* [The problem] Copy the listing in full and exactly, omitting its images.

* [Data extract]
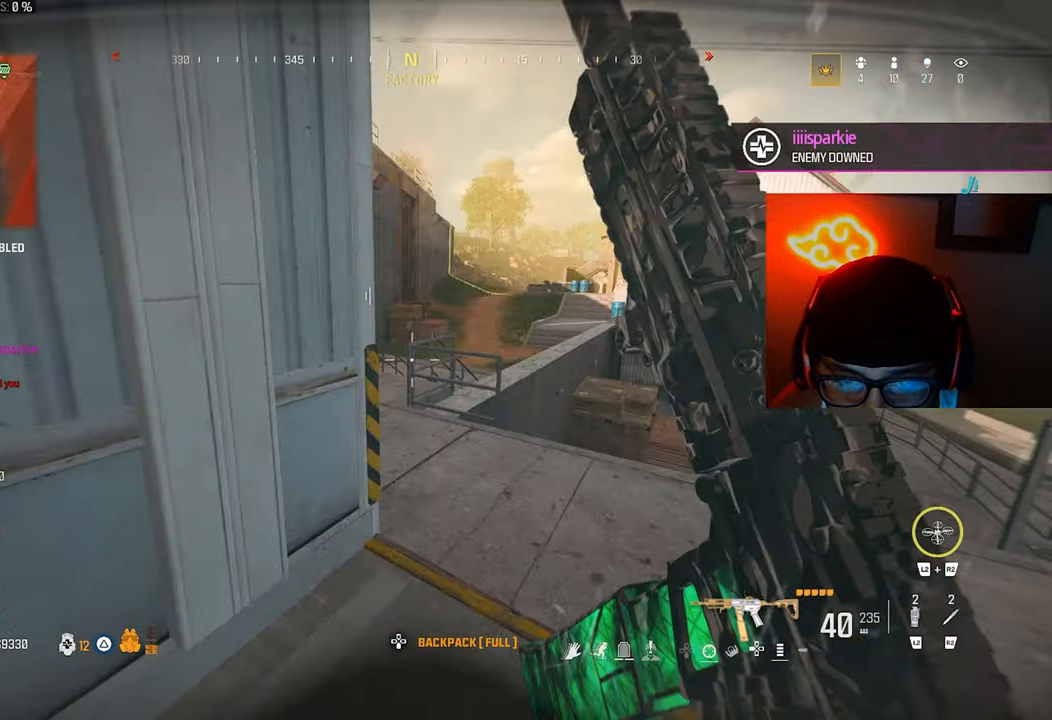
{"buttons": [], "left_stick": "up", "right_stick": "center", "events": [[67, "right_stick", "left"], [233, "TRIANGLE", "down"], [233, "right_stick", "up-left"], [300, "TRIANGLE", "up"], [367, "TRIANGLE", "down"], [467, "TRIANGLE", "up"], [467, "right_stick", "center"]]}
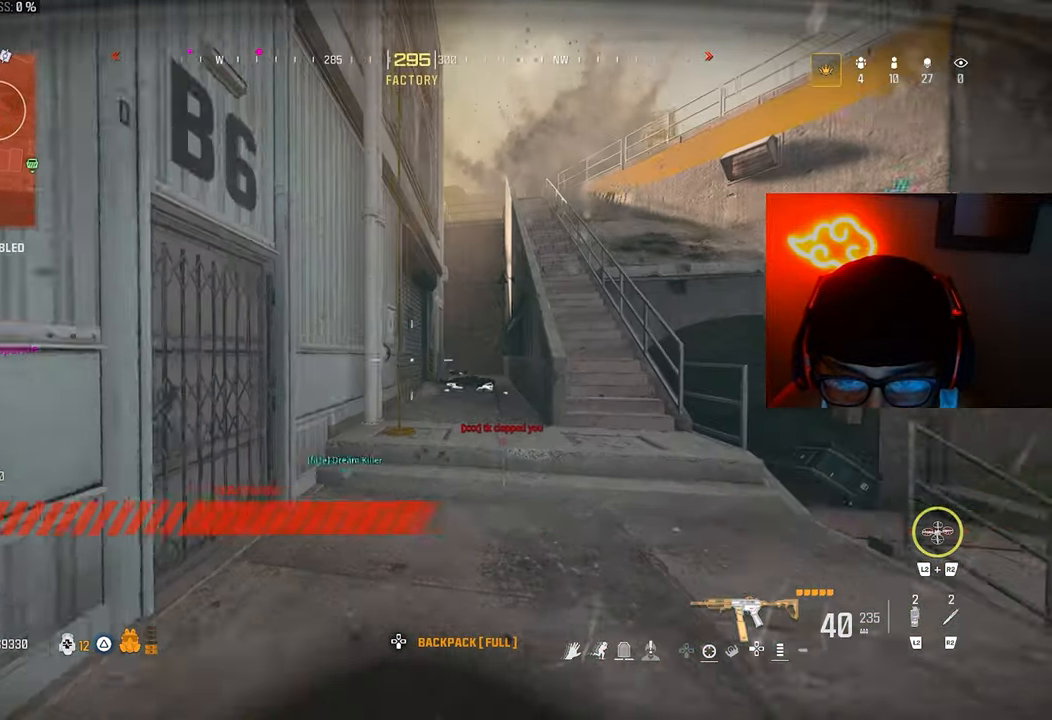
{"buttons": [], "left_stick": "up", "right_stick": "center", "events": [[300, "CROSS", "down"], [367, "CROSS", "up"], [400, "L3", "down"], [400, "right_stick", "down-right"], [467, "right_stick", "center"], [500, "L3", "up"]]}
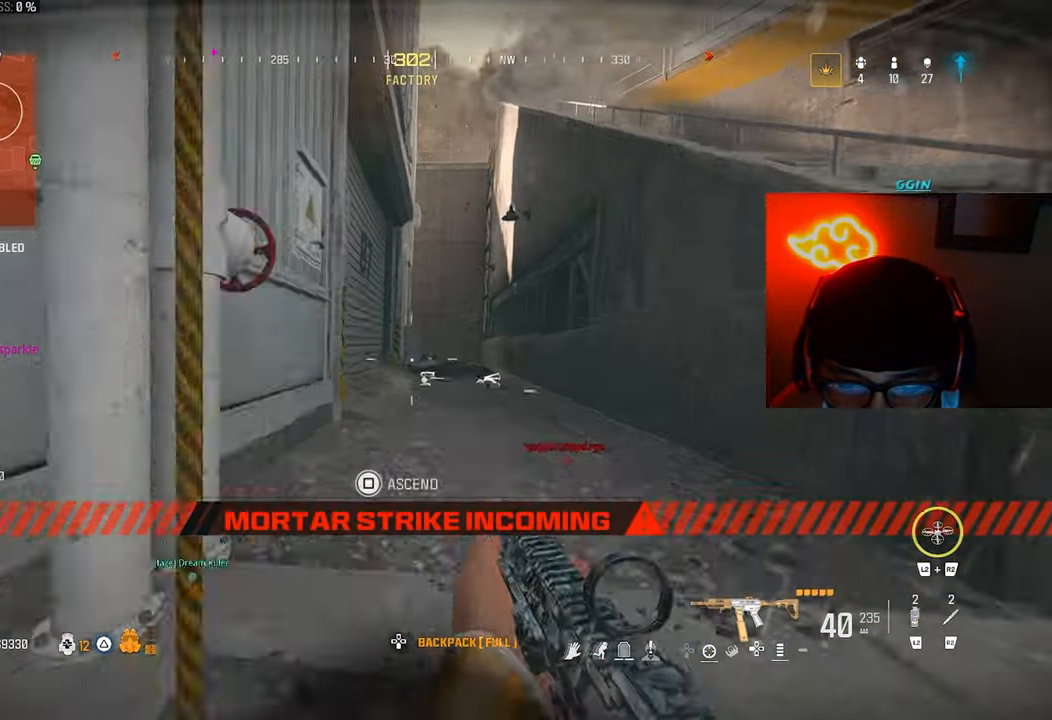
{"buttons": [], "left_stick": "up-right", "right_stick": "center", "events": [[100, "L3", "down"], [200, "L3", "up"], [200, "left_stick", "up-right"], [300, "TRIANGLE", "down"], [333, "TRIANGLE", "up"], [433, "TRIANGLE", "down"], [500, "TRIANGLE", "up"]]}
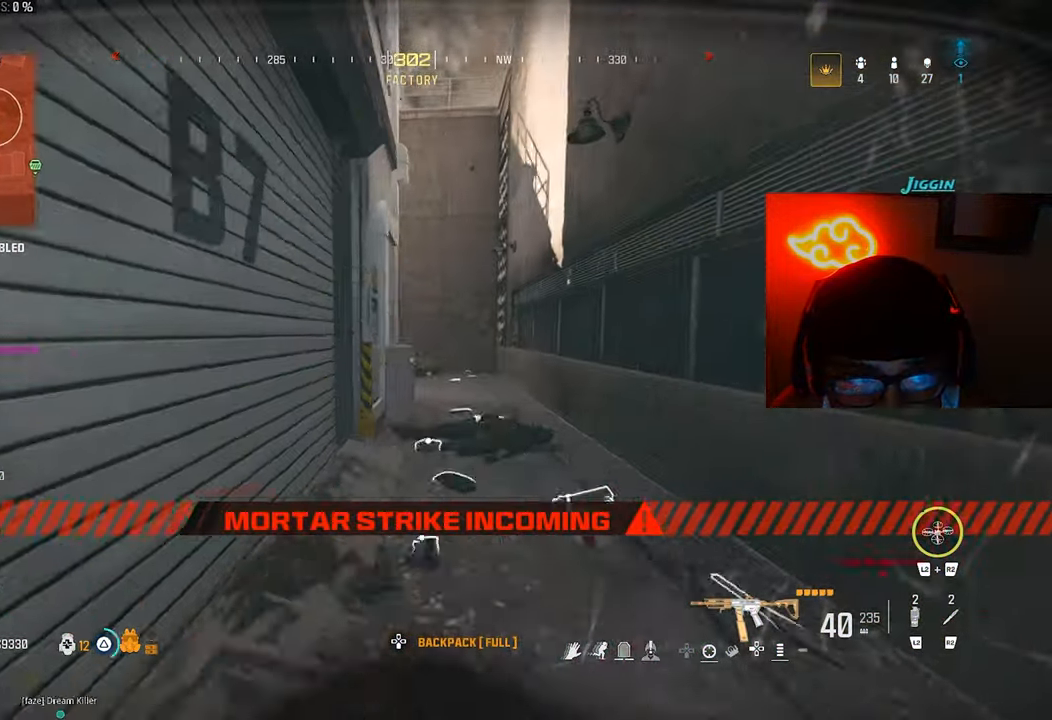
{"buttons": [], "left_stick": "up-right", "right_stick": "down-left", "events": [[100, "TRIANGLE", "down"], [167, "TRIANGLE", "up"], [267, "TRIANGLE", "down"], [333, "TRIANGLE", "up"], [500, "right_stick", "down-left"]]}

* [Exercise output]
{"buttons": [], "left_stick": "up", "right_stick": "center", "events": [[67, "right_stick", "left"], [233, "TRIANGLE", "down"], [233, "right_stick", "up-left"], [300, "TRIANGLE", "up"], [367, "TRIANGLE", "down"], [467, "TRIANGLE", "up"], [467, "right_stick", "center"]]}
{"buttons": [], "left_stick": "up", "right_stick": "center", "events": [[300, "CROSS", "down"], [367, "CROSS", "up"], [400, "L3", "down"], [400, "right_stick", "down-right"], [467, "right_stick", "center"], [500, "L3", "up"]]}
{"buttons": [], "left_stick": "up-right", "right_stick": "center", "events": [[100, "L3", "down"], [200, "L3", "up"], [200, "left_stick", "up-right"], [300, "TRIANGLE", "down"], [333, "TRIANGLE", "up"], [433, "TRIANGLE", "down"], [500, "TRIANGLE", "up"]]}
{"buttons": [], "left_stick": "up-right", "right_stick": "down-left", "events": [[100, "TRIANGLE", "down"], [167, "TRIANGLE", "up"], [267, "TRIANGLE", "down"], [333, "TRIANGLE", "up"], [500, "right_stick", "down-left"]]}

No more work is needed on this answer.